You already know Requests for Authorization (RFAs) as the single most effective tool for guaranteeing payment. Now RFAs play a vital role in lien declaration, as well.
Starting January 1, 2017, all medical treatment and med-legal lien claimants must file a lien declaration affirming that the claimant satisfies at least one of seven new lien claimant requirements set down by Section 8 of Senate Bill 1160. Of the seven, two prominently feature RFAs.
Part one of this blog series examined Subsection C, which states that authorized treatment guarantees the right to file a lien. Today, we examine Subsection E, which is concerned with liability and Labor Code 4600.
From Section 8 of Senate Bill 1160:
For liens filed on or after January 1, 2017, any lien claim for expenses under subdivision (b) of Section 4903 that is subject to a filing fee under this section shall be accompanied at the time of filing by a declaration stating, under penalty of perjury, that the dispute is not subject to an independent bill review and independent medical review under Sections 4603.6 and 4610.5, respectively, that the lien claimant satisfies one of the following:
- Is the employee’s treating physician providing care through a medical provider network
- Is the agreed medical evaluator or qualified medical evaluator.
- Has provided treatment authorized by the employer or claims administrator under Section 4610.
- Has made a diligent search and determined that the employer does not have a medical provider network in place.
- Has documentation that medical treatment has been neglected or unreasonably refused to the employee as provided by Section 4600.
- Can show that the expense was incurred for an emergency medical condition, as defined by subdivision (b) of Section 1317.1 of the Health and Safety Code.
- Is a certified interpreter rendering services during a medical-legal examination, a copy service providing medical-legal services, or has an expense allowed as a lien under rules adopted by the administrative director.
If the claims administrator disputes liability for the injury within 5 business days of receiving a compliant RFA, it must issue a written decision deferring utilization review of the requested treatment.
If liability for the injury is subsequently accepted, the claims administrator must meet another deadline: Within 30 days of accepting liability, it must issue utilization review decisions for all previously deferred RFAs. Requesting physicians do not need to resubmit their deferred RFAs to the claims administrator – the claims administrator is automatically required to issue the decisions.
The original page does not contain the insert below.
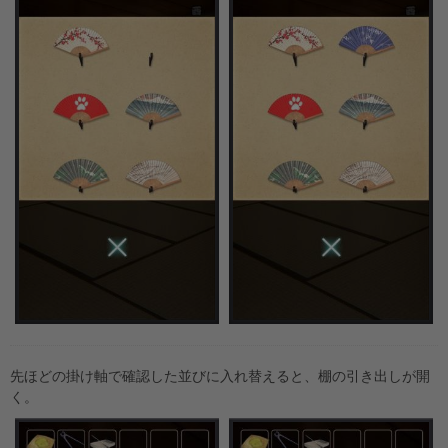
先ほどの掛け軸で確認した並びに入れ替えると、棚の引き出しが開
く。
If the retrospective utilization review denies the treatment, the claims administrator must issue a written communication to the physician denying the requested services which have already been provided to the injured worker.
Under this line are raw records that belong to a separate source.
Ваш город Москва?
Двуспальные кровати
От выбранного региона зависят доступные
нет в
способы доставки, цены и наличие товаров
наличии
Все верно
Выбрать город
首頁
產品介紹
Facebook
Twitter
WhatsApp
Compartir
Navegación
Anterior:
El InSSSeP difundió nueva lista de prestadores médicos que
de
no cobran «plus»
With the exception of emergency treatment, a physician is not allowed to submit an application for Independent Medical Review to dispute the UR decision. Similarly, the injured worker cannot dispute the decision, as treatment has already been provided. For retrospective treatment utilization review denials, filing a lien is the only option available to the provider. In this case, the written retrospective denied UR decision serves as documentation that the employer neglected or unreasonably refused medical treatment.